Office Tenants Demonstrate Strong Preference for Higher Floors
Law firms and financial sector companies dominated “high-rise” leases and paid highest rents.
Office leases on higher floors have outperformed other leasing activity since COVID, and in some cases have yielded greater effective rents, CompStak said in a recent report.
CompStak’s analysis of office leases signed from 2018 to the first quarter of 2024 in four major U.S. office markets – Manhattan, San Francisco, Los Angeles, and Chicago – found a preference for higher floors, underscoring the often-mentioned post-COVID flight-to-quality trend.
The commercial real estate data platform also found that the legal and financial sectors were the predominant players in high-rise leases, paying the highest rents across all four markets.
Over the last year, of the most valuable office leases on upper floors in each market, three were signed by law firms, with an investment bank rounding out the group.
In Manhattan, law firm Paul Weiss agreed to lease floors 31-44 at 1345 Avenue of the Americas, a 50-story building, in a deal valued at $1.08 billion.
In Chicago, law firm Winston & Strawn agreed to lease floors 43-48 at 300 North LaSalle Street, a 60-story building, in a deal valued at $81.5 million.
In San Francisco, investment bank Stifel agreed to lease floors 33 and floors 36-38 at One Montgomery Street, a 38-story building, in a deal worth $49.7 million.
In Los Angeles, law firm Cox, Castle & Nicholson agreed to lease floors 21 and 22 at 2029 Century Park East, a 44-floor building, in a deal valued at 43.1 million.
In San Francisco, CompStak data yielded mixed findings on the general health of the market. While it led to effective rents for recently signed high-rise leases and current rents paid by top-floor tenants, it was the only market to see a decline in rents versus pre-COVID levels.
San Francisco’s average weighted effective rents over the last eight quarters fell 5.7% to $86.88 per square foot versus pre-pandemic.

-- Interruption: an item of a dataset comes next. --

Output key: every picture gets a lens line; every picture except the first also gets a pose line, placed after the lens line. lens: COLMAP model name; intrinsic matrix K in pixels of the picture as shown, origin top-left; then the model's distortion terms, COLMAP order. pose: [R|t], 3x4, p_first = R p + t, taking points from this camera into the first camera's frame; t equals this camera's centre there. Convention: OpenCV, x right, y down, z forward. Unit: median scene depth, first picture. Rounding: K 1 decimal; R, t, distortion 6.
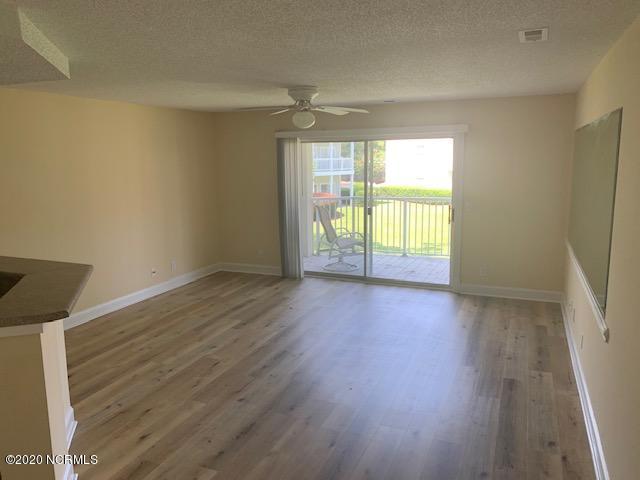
lens RADIAL K [[493.5, 0, 321.9], [0, 493.5, 239.4], [0, 0, 1]] dist [-0.003808, 0.012069]
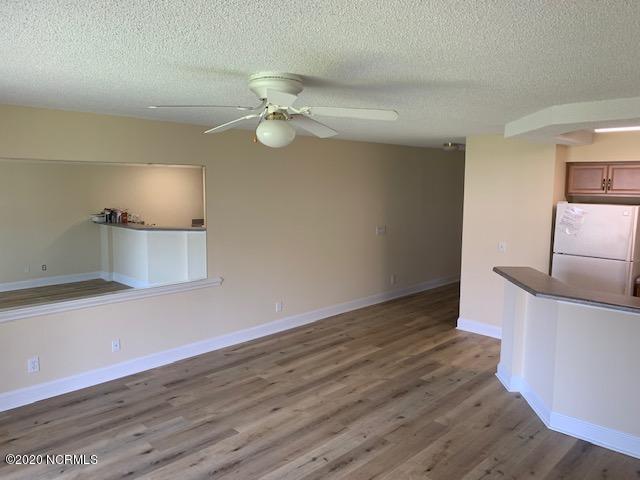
lens RADIAL K [[493.5, 0, 319.7], [0, 493.5, 239.8], [0, 0, 1]] dist [-0.003808, 0.012069]
pose [[-0.931396, -0.039182, 0.361892, -0.328026], [0.062462, 0.962240, 0.264938, -0.302473], [-0.358608, 0.269367, -0.893780, 1.692063]]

CompStak’s most recent data highlighted Manhattan’s dominance. From the second quarter of 2023 to the first quarter of 2024, Manhattan was home to the largest high-rise office leases, with the top five transactions ranging from $187 million to over $1 billion.

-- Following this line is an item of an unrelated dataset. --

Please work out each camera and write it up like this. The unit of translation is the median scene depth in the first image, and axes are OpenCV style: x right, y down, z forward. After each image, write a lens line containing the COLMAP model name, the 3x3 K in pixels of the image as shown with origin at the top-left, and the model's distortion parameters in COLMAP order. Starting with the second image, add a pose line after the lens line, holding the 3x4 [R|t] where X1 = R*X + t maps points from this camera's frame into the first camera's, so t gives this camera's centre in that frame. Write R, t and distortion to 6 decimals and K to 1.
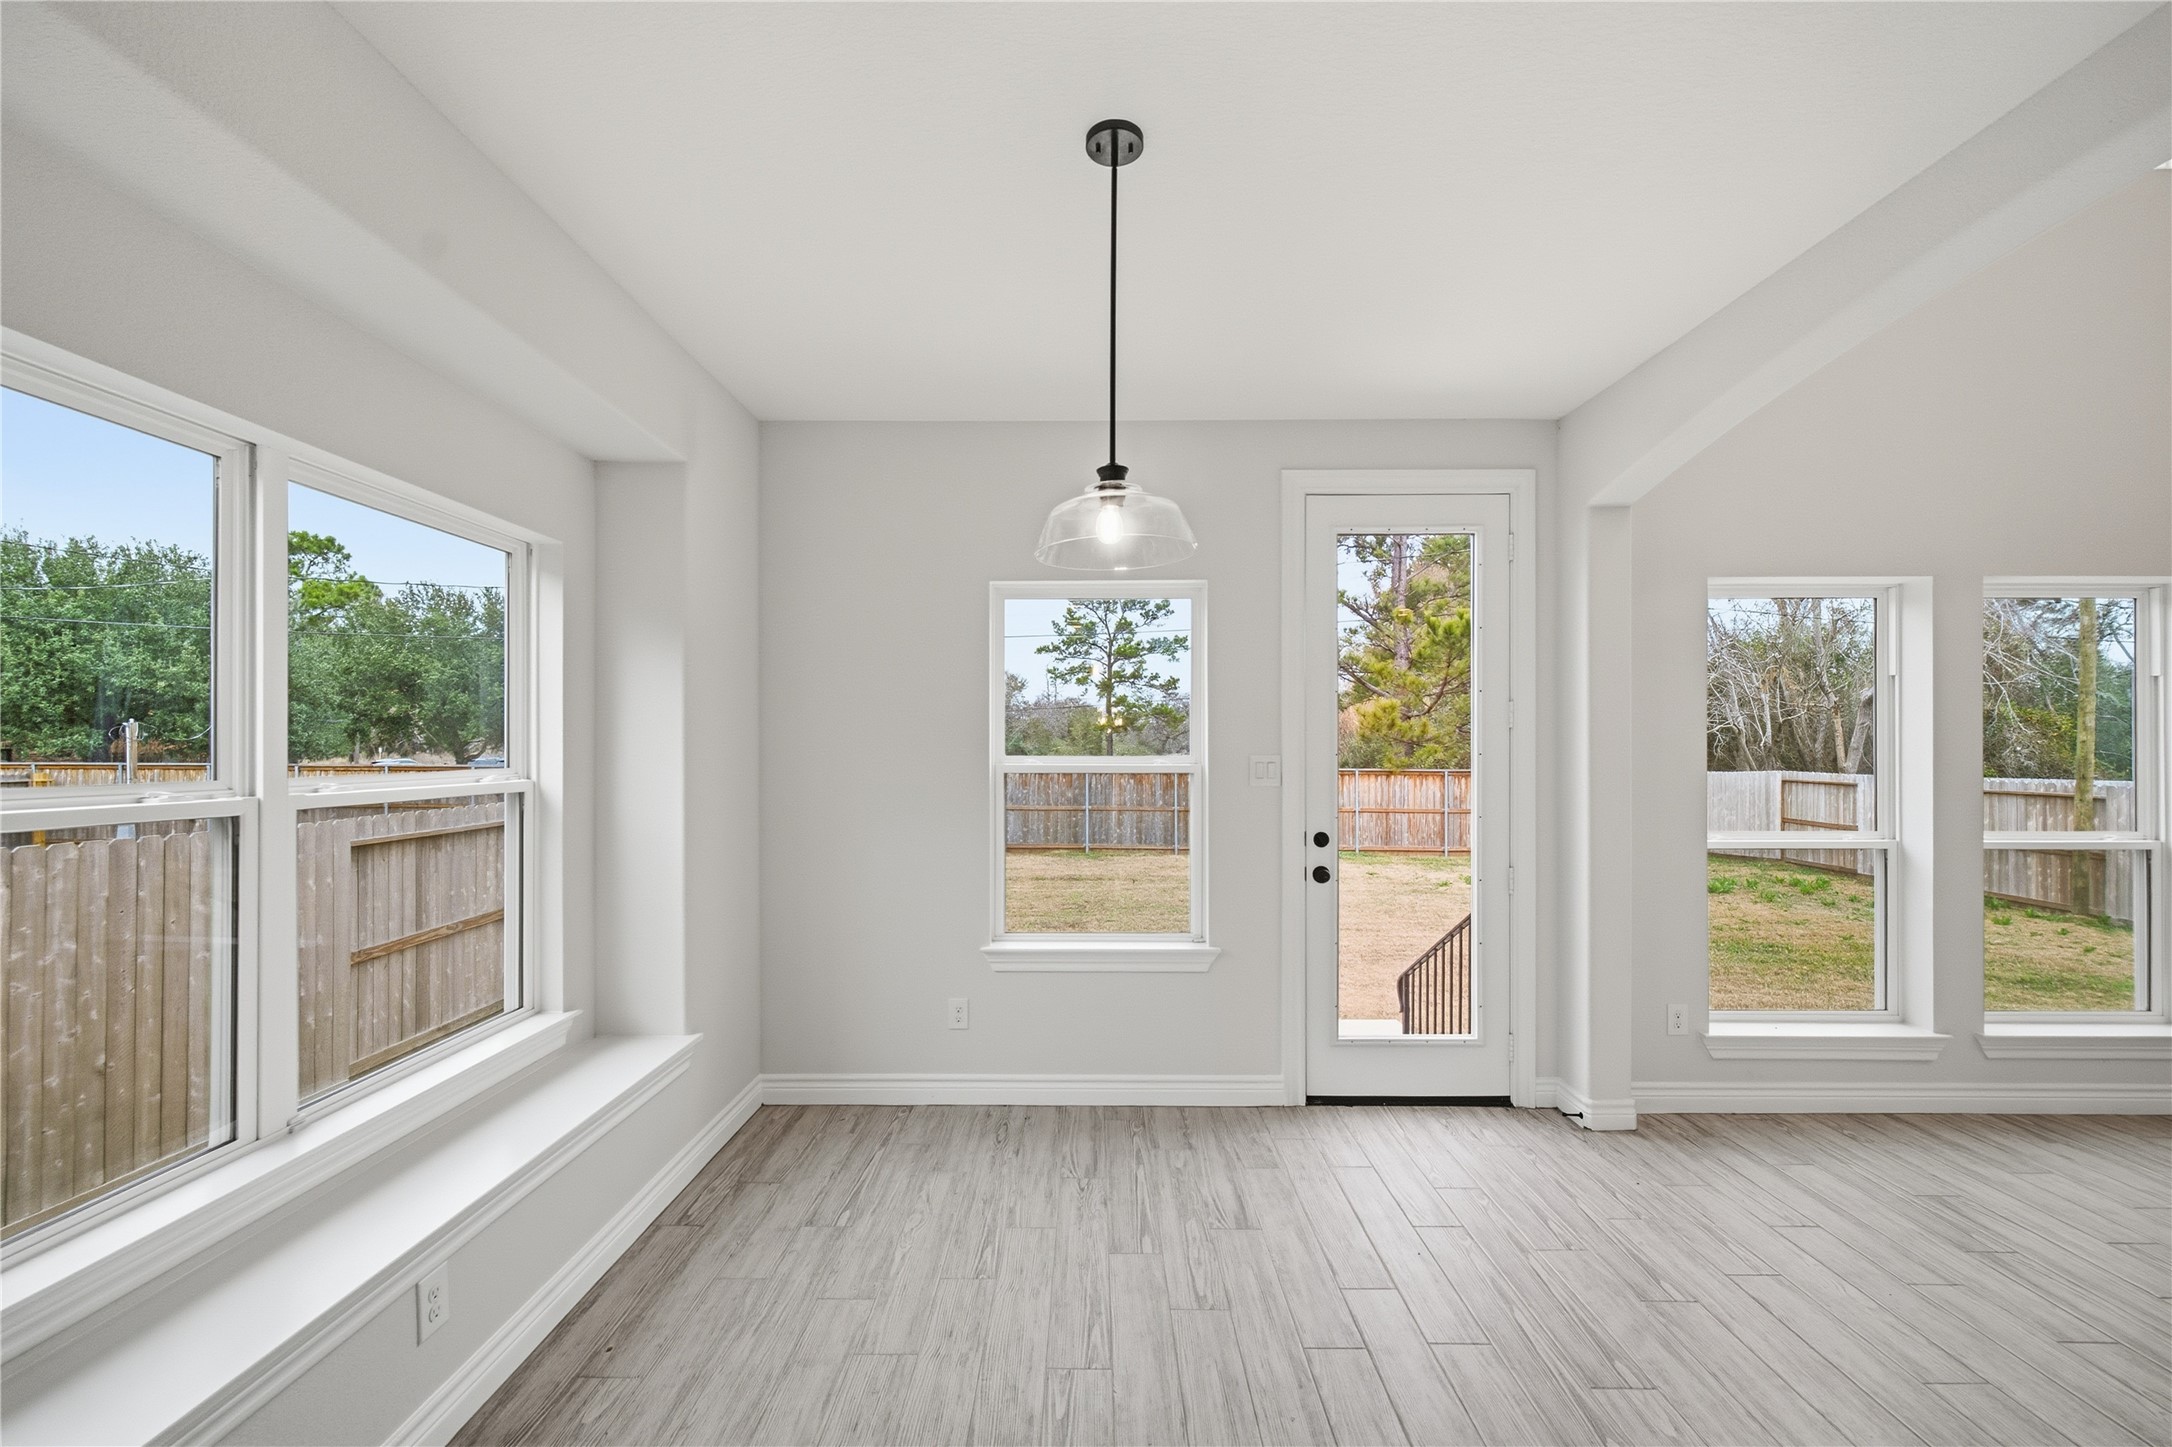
lens RADIAL K [[889.4, 0, 1088.8], [0, 889.4, 740.2], [0, 0, 1]] dist [-0.005040, 0.001233]
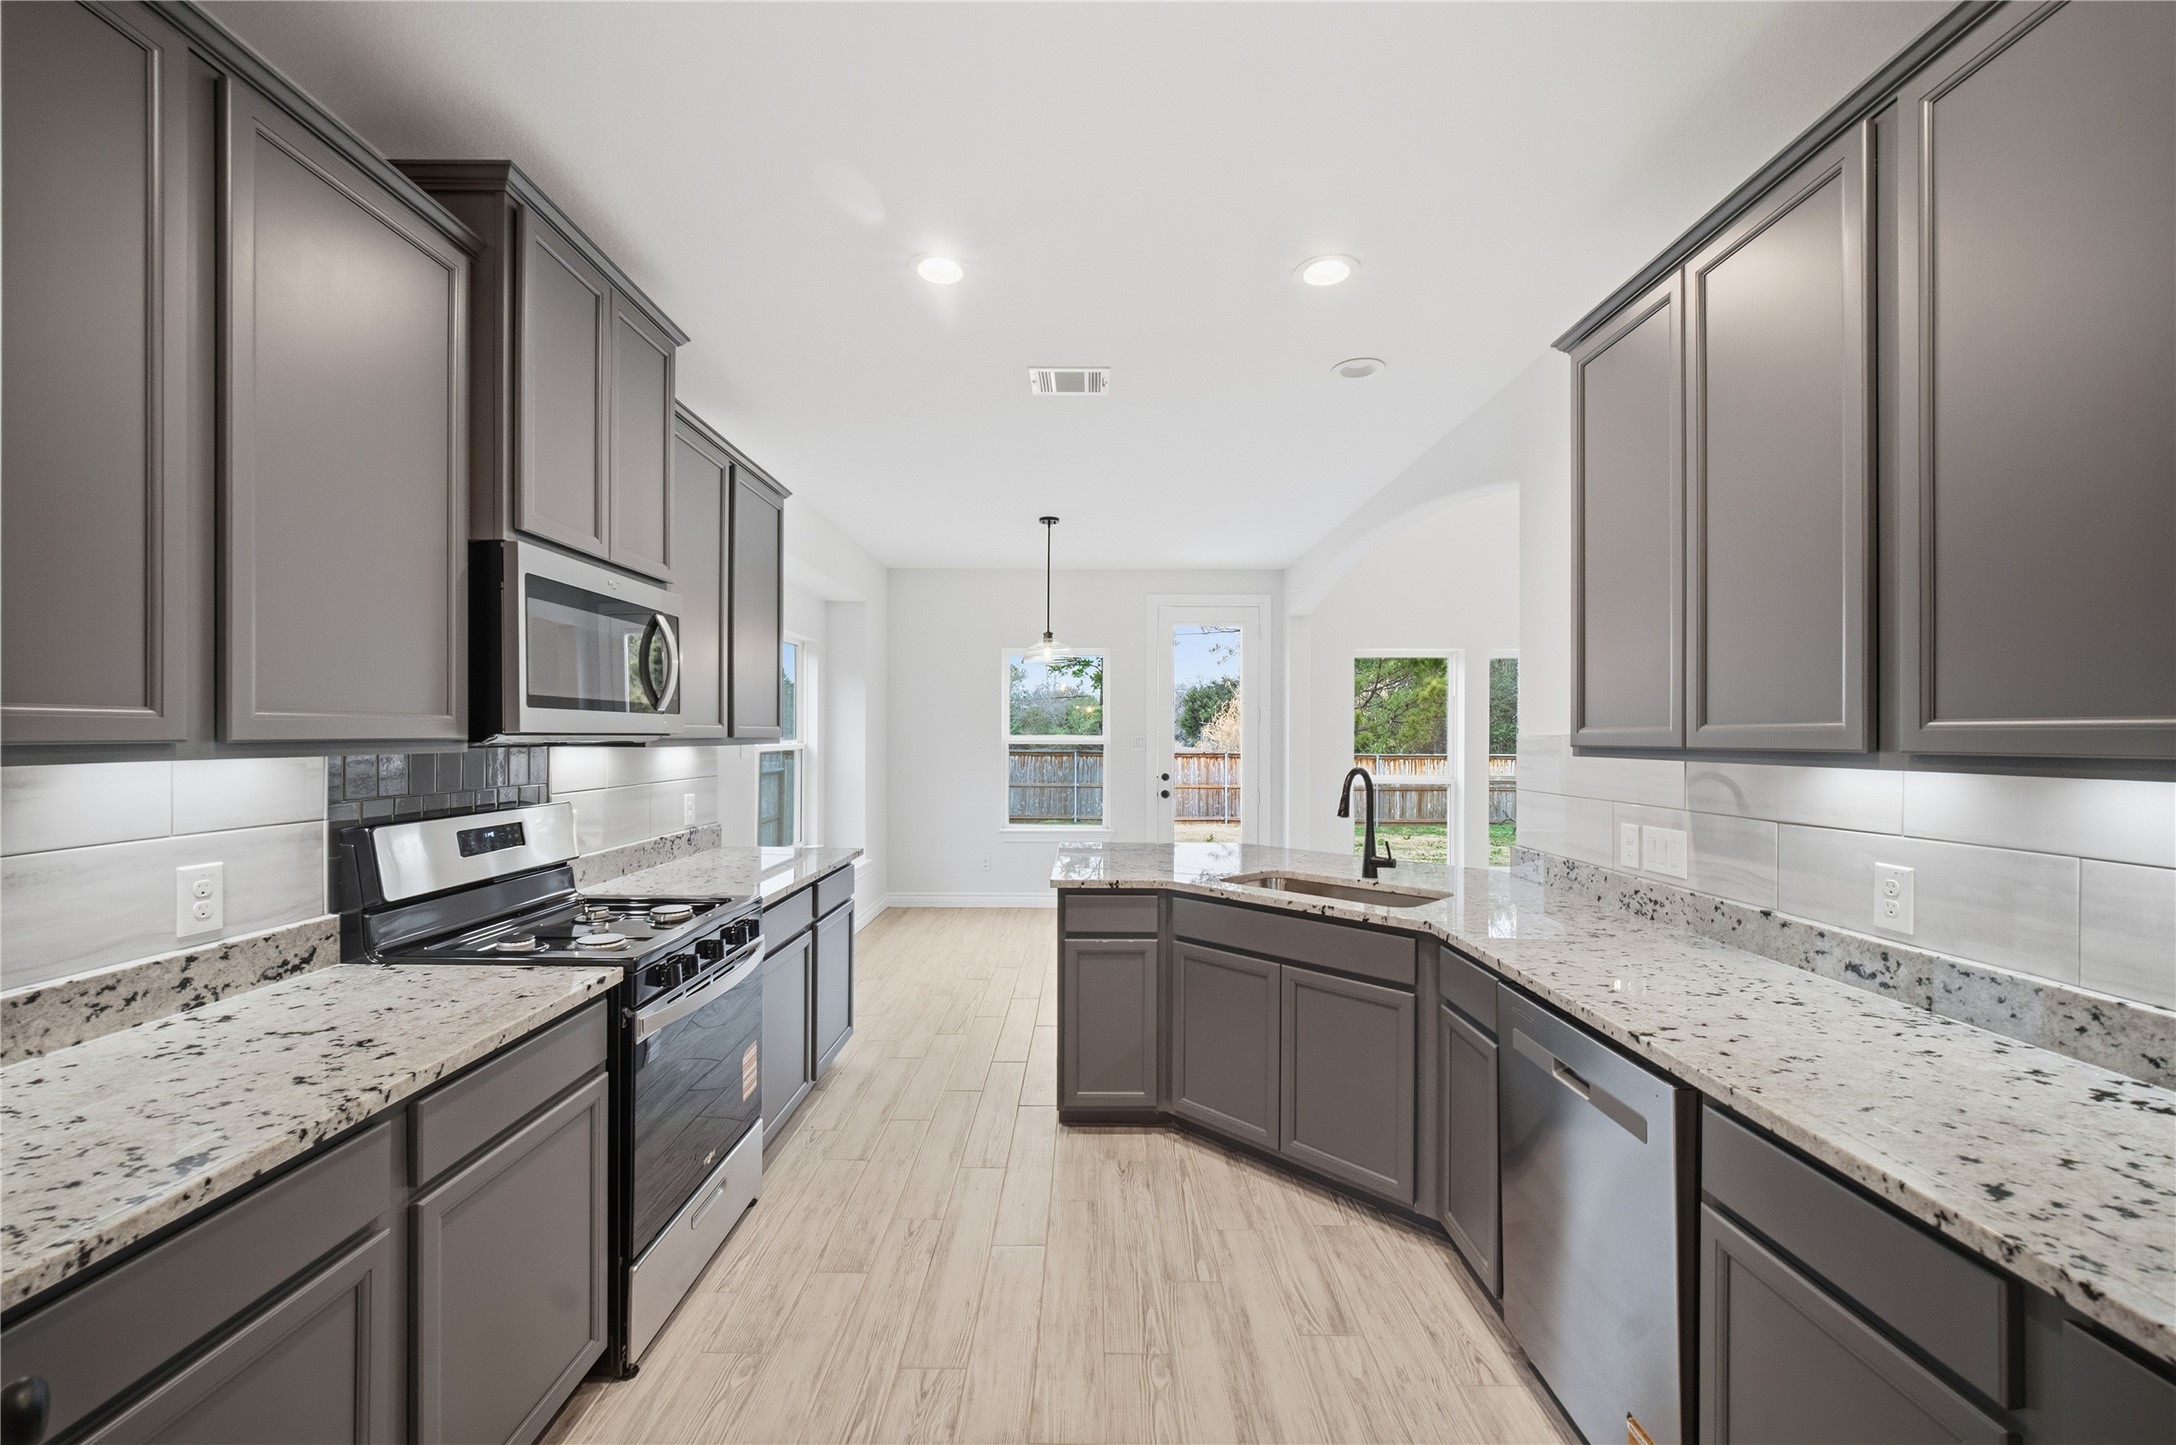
lens RADIAL K [[891.1, 0, 1106.8], [0, 891.1, 721.7], [0, 0, 1]] dist [-0.005040, 0.001233]
pose [[0.999807, 0.004434, 0.019120, 0.088637], [-0.004298, 0.999965, -0.007152, 0.000919], [-0.019151, 0.007068, 0.999792, -1.023677]]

Manhattan’s average weighted effective rents rose 6.5% versus the pre-COVID period to $83.21 per square foot. Los Angeles and Chicago’s central business district saw the same metric rise 9.1% to $50.03 per square foot and 7.1% to $39.01 per square foot, respectively.
Tenants’ preference for higher floors was not reflected in concession ratios, CompStak found, as concessions for leases signed on higher floors matched or exceeded those of other office leases.
Post-COVID concession ratios increased between 220 basis points and 440 basis points, the data platform added.